> **Work item**: What you should give back is a precise copy of the lines below from the one containing "La tarjeta premium del banco N26" through the one containing "FROM客户：这部分指定您要检索的标准或", with no pictures.

> **Provided records**:
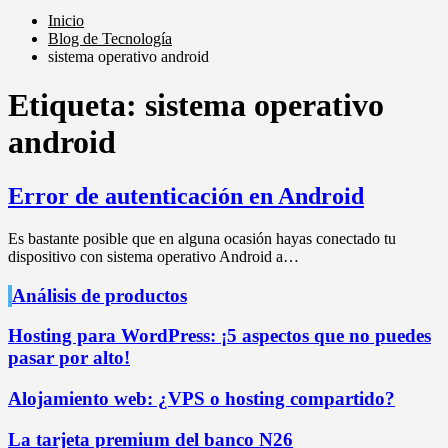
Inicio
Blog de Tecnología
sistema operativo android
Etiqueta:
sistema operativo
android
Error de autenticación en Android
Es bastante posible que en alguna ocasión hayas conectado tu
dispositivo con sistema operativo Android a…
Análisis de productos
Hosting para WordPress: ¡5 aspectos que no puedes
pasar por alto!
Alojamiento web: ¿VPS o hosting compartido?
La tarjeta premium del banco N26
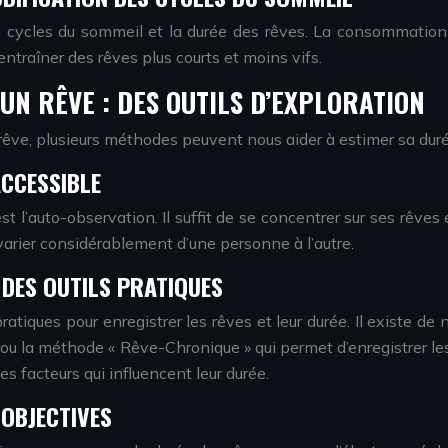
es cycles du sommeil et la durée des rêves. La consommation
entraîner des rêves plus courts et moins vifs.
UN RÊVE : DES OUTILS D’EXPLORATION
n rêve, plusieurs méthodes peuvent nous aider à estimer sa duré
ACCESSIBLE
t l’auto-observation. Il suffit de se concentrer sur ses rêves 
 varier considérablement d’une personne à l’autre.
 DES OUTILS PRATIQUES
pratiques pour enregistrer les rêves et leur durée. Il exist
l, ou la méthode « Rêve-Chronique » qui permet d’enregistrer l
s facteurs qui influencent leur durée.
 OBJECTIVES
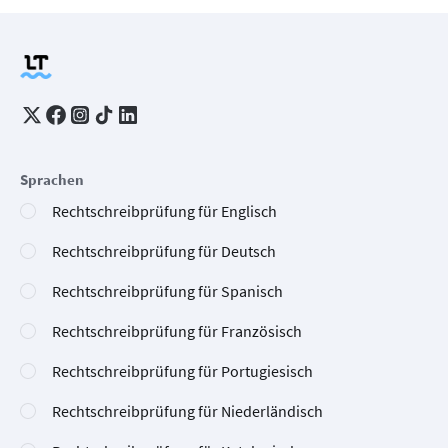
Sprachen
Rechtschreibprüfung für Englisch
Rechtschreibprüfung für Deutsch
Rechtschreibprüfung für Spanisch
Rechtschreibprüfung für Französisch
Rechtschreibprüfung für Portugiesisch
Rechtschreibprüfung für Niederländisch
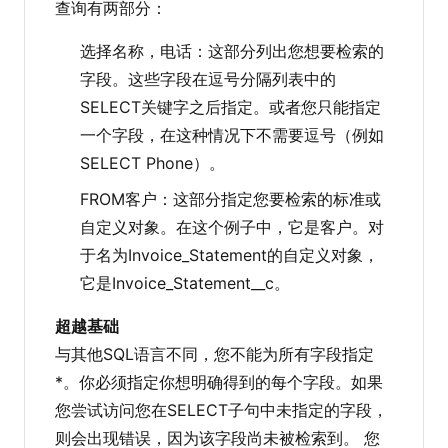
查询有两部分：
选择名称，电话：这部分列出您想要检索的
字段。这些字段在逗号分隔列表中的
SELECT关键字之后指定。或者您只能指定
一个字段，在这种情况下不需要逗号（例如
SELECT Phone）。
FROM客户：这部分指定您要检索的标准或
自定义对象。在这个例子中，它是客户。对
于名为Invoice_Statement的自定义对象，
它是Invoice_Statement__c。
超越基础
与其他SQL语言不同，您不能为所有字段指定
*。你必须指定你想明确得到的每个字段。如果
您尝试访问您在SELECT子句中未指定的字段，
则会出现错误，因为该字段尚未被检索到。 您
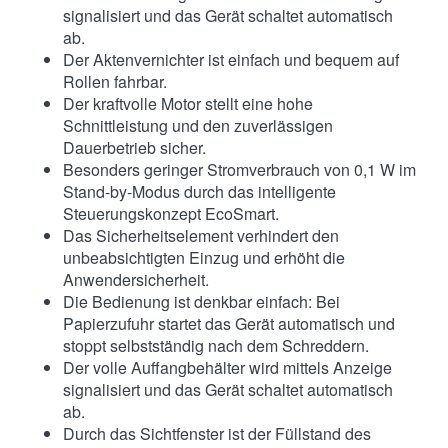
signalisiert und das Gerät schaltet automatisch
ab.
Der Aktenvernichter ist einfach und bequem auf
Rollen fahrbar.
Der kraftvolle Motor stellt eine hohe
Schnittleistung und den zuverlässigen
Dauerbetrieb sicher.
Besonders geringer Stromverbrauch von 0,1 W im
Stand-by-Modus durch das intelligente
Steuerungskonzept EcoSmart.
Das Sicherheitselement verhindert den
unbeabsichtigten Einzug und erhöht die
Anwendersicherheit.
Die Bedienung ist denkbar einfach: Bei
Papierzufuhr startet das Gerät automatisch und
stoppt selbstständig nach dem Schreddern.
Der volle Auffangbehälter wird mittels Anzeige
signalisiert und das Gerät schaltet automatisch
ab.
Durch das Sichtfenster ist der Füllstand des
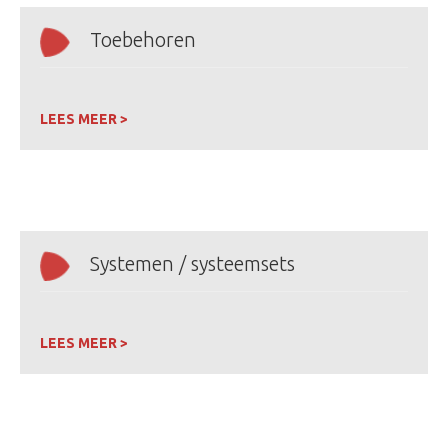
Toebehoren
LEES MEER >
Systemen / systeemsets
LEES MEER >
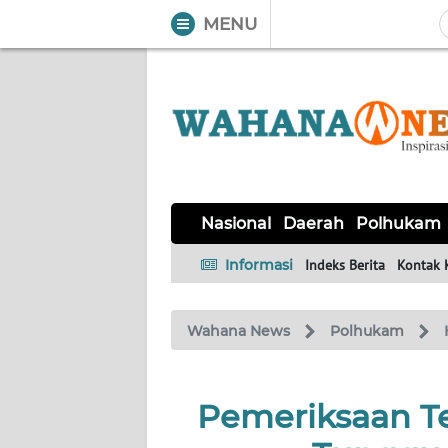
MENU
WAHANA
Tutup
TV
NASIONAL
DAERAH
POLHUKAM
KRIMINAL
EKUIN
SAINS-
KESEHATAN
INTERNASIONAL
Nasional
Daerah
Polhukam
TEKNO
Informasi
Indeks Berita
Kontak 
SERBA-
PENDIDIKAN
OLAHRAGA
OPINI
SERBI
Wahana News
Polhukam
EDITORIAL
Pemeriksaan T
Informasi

> **Task response**:
La tarjeta premium del banco N26
es cycles du sommeil et la durée des rêves. La consommation
entraîner des rêves plus courts et moins vifs.
UN RÊVE : DES OUTILS D’EXPLORATION
n rêve, plusieurs méthodes peuvent nous aider à estimer sa duré
ACCESSIBLE
t l’auto-observation. Il suffit de se concentrer sur ses rêves 
 varier considérablement d’une personne à l’autre.
 DES OUTILS PRATIQUES
pratiques pour enregistrer les rêves et leur durée. Il exist
l, ou la méthode « Rêve-Chronique » qui permet d’enregistrer l
s facteurs qui influencent leur durée.
 OBJECTIVES
Sprachen
Rechtschreibprüfung für Englisch
Rechtschreibprüfung für Deutsch
Rechtschreibprüfung für Spanisch
Rechtschreibprüfung für Französisch
Rechtschreibprüfung für Portugiesisch
Rechtschreibprüfung für Niederländisch
查询有两部分：
选择名称，电话：这部分列出您想要检索的
字段。这些字段在逗号分隔列表中的
SELECT关键字之后指定。或者您只能指定
一个字段，在这种情况下不需要逗号（例如
SELECT Phone）。
FROM客户：这部分指定您要检索的标准或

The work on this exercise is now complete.